Antonio Petrov speaks to an audience about the UTSA Urban Future Lab.
(Feb. 2, 2018) -- As San Antonio celebrates its 300th birthday, the city is sitting literally and figuratively “On the Edge of Future.” To help meet the needs of San Antonio’s growing population, an estimated 1.4 million residents over the next 25 years, UTSA has launched the Urban Future Lab.
San Antonio’s sprawling landscape is a product of economic and logistic optimization. While San Antonians are optimistic about their future and becoming more directly involved in the processes of placemaking, questions remain about the future of transportation, civic infrastructure, social justice and affordable housing.
How does the community increase the scope of design in San Antonio and leverage the city’s rich social and cultural currencies to more directly engage in spatial production and economic development? How does it capture the emergent nature of urban transformations while recognizing San Antonio as a collective cultural artifact?
To address these challenges and explore the rapidly changing dynamics of urban futures and how they relate to local economies and civic life, UTSA assistant professor Antonio Petrov has founded the Urban Future Lab. Housed within the UTSA College of Architecture, Construction and Planning, the interdisciplinary think-tank functions as a research and teaching laboratory and claims a leading role in determining the future of San Antonio’s built environment. The Urban Future Lab employs three guiding principles: Dialogue, Geography, Design-Citizen Agency and Public Interest Design.
“Our ambition is to activate new alliances and constituencies through dialogue with citizens, stakeholders and policymakers, developing inclusive environments in which we discuss and ask questions about identity, sprawl, cultural sustainability, ecology and mobility,” said Petrov. “We explore urban transformations from a geographical standpoint, considering questions of social and cultural equity while illuminating San Antonio’s most unique attributes. The Urban Future Lab proposes design not as an afterthought but one that is fully integrated, builds new capacities, addresses issues of equality, increases the economic vitality of communities, and fosters new ways to co-design and co-manage the spaces we live and work in.”
In conjunction with the Witte Museum’s upcoming Tricentennial exhibition, the Urban Future Lab and the Museum are jointly presenting a speaker series, titled On the Edge of Future: Narratives of the Making of a City, that explores urban transformation processes and asks how public interest design can have agency in the metamorphosis of a city in transition. In a sequence of events and exhibitions, UTSA and the Witte Museum aim to place dialogue into the center of their efforts; instrumentalize local, national, and international knowledge; and walk new territory as citizens and designers together in expanding the intellectual terrain. How are San Antonio and other cities, implementing transformations? What are the challenges? And how can members of the community preserve San Antonio’s core ethos while embracing change and progress?

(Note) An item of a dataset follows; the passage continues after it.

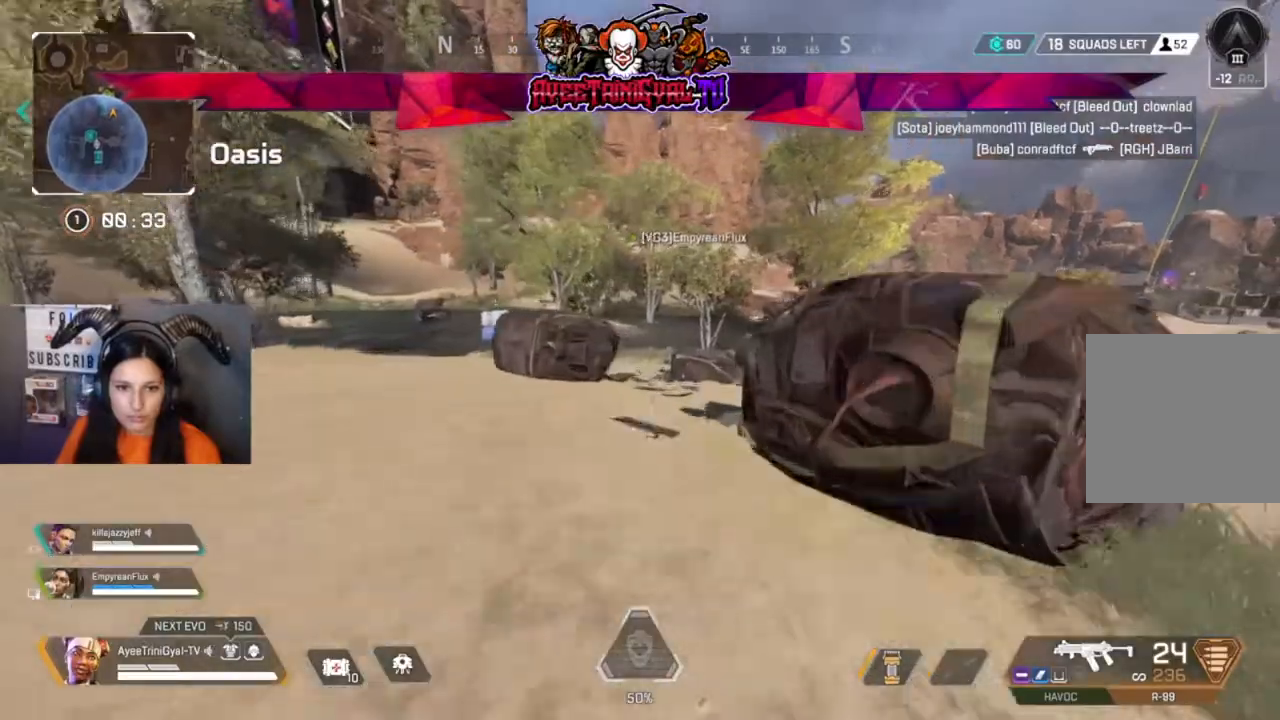
{"buttons": [], "left_stick": "up", "right_stick": "center", "events": []}
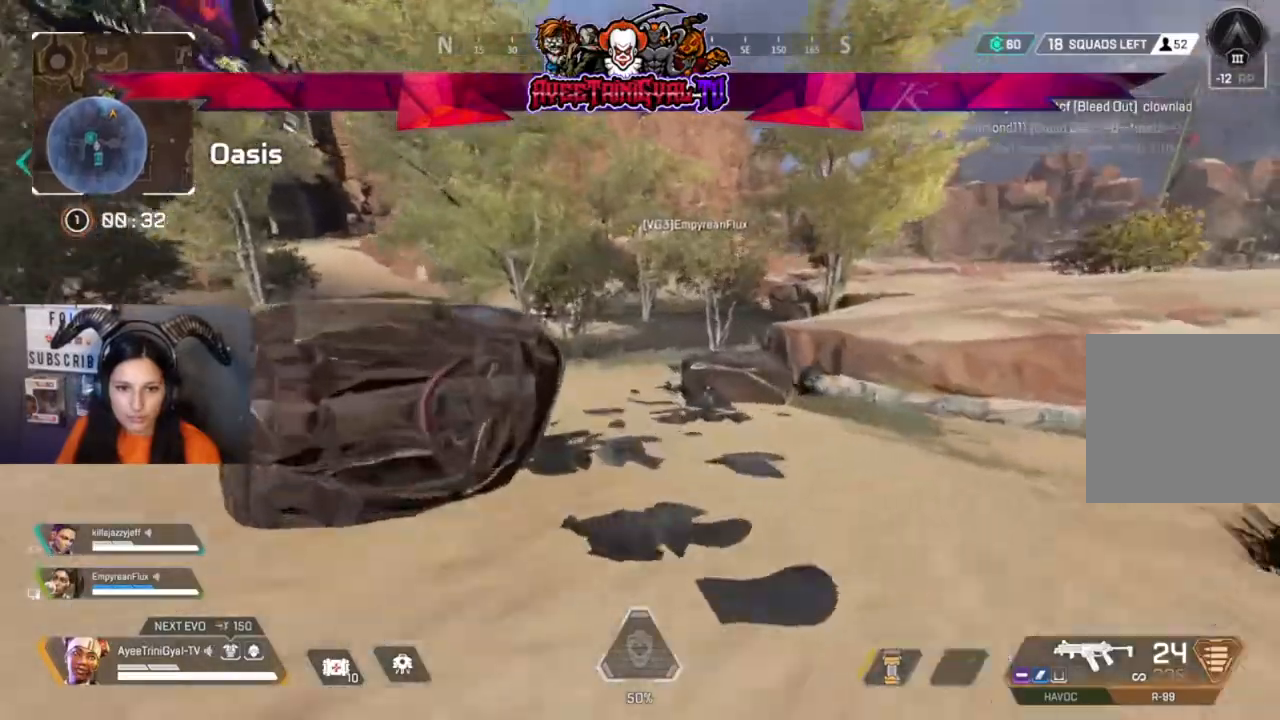
{"buttons": [], "left_stick": "up", "right_stick": "center", "events": []}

On the Edge of Future: Narratives of the Making of a City, a three-part series, continues with its second event, “Urban Transformations,” on Monday, Feb. 5, 2018 at 6 p.m. Speakers Iker Gil, director of MAS Studio, and Patty Heyda, associate professor at Washington University in St. Louis, will explore other cities that have undergone urban transformation. Gil will provide a comprehensive look at the history and transformation of Bilbao, discuss the role of the Guggenheim Museum and look to the future. Heyda, co-author of Rebuilding the American City, will discuss ways cities are mobilizing and transforming amid challenges. Darryl Byrd of ULTRAte will bring the presented perspectives into local contexts and moderate a discussion between the speakers and audience.
The series concludes with its third dialogue, “Water,” at 6 p.m. on Monday, April 9, 2018. The discussion will examine the relationship between water and human geographies and how the synthesis was instrumental in the shaping of San Antonio.
Learn more about UTSA’s new Urban Future Lab.
Learn more about UTSA professor Antonio Petrov.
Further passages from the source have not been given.